Gelukkig is thuisdokter Arno voorbereid. Hij bracht een paardenmiddel mee uit Amerika: drie flessen shocktherapie voor zwembaden.
‘Over een paar uur, hooguit een dag, zal het water weer blauw zijn. Alles wat het water ziek maakt zal in één keer doodgaan,’ bezweert hij mij. ‘Morgen zwemmen we weer.’

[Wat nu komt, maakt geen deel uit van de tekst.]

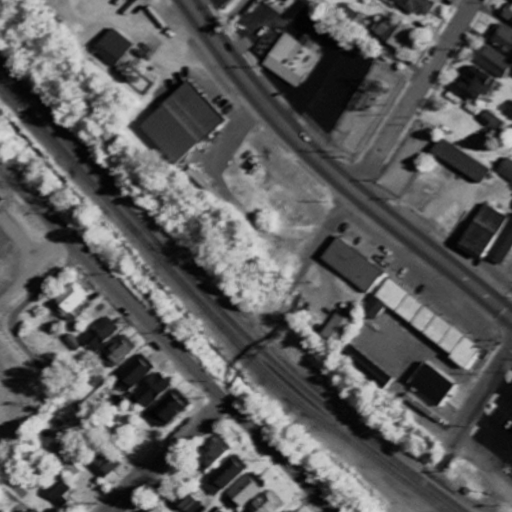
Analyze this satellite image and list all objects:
road: (335, 3)
building: (418, 6)
building: (508, 15)
building: (393, 35)
building: (502, 40)
building: (115, 49)
building: (293, 61)
building: (495, 62)
building: (478, 86)
building: (494, 122)
building: (182, 126)
road: (388, 141)
building: (462, 162)
road: (334, 173)
building: (494, 235)
building: (353, 267)
railway: (203, 288)
building: (74, 301)
building: (424, 324)
building: (337, 329)
road: (165, 335)
building: (99, 338)
building: (122, 354)
building: (368, 370)
building: (139, 375)
road: (59, 384)
building: (433, 386)
building: (156, 392)
road: (472, 411)
building: (171, 413)
road: (169, 456)
building: (213, 456)
building: (109, 466)
railway: (390, 467)
building: (75, 470)
building: (228, 478)
building: (247, 493)
building: (61, 494)
building: (270, 504)
building: (192, 505)
building: (37, 511)
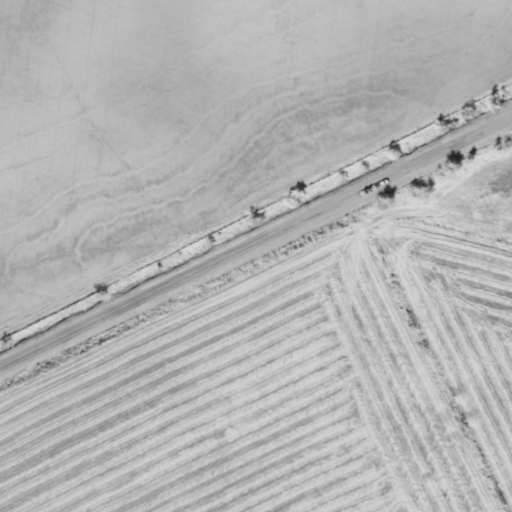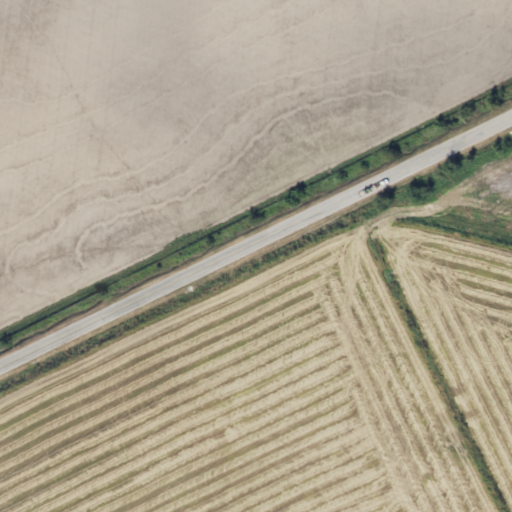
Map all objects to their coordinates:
road: (255, 237)
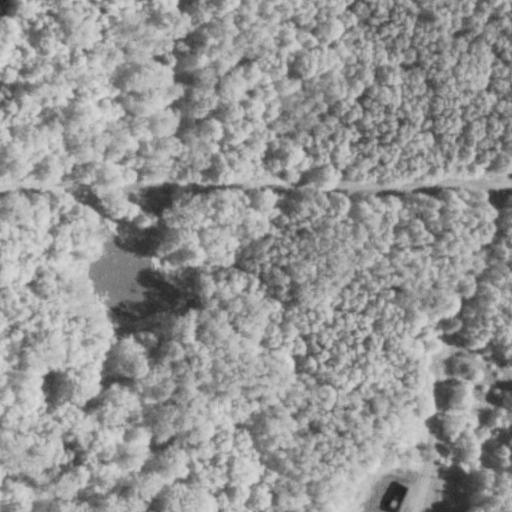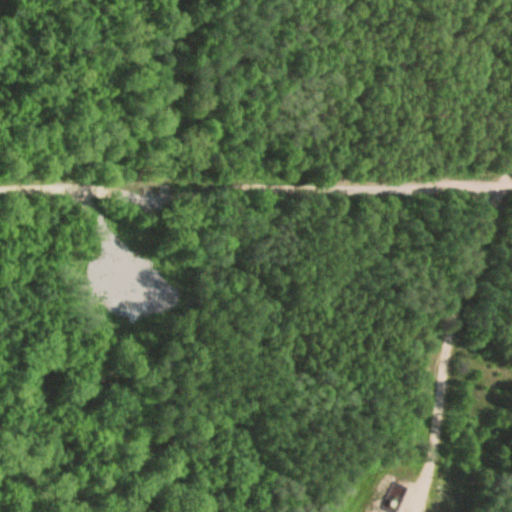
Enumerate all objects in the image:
road: (510, 177)
road: (256, 194)
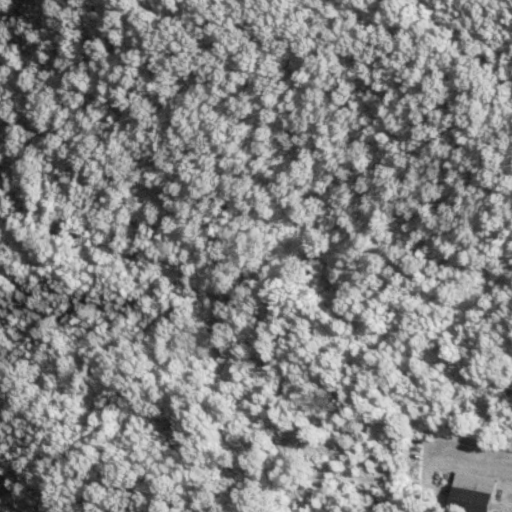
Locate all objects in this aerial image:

Maar de ziekmakers sterven niet. Het water is geen water meer, het is een gemuteerd groen monster geworden. Een monster dat immuun is voor chloor. Ons zwembad is de waterige versie van de Hulk, gevaarlijk en nou ja, groen dus.

‘Het komt wel goed,’ zegt mijn man. ‘We moeten geduld hebben.’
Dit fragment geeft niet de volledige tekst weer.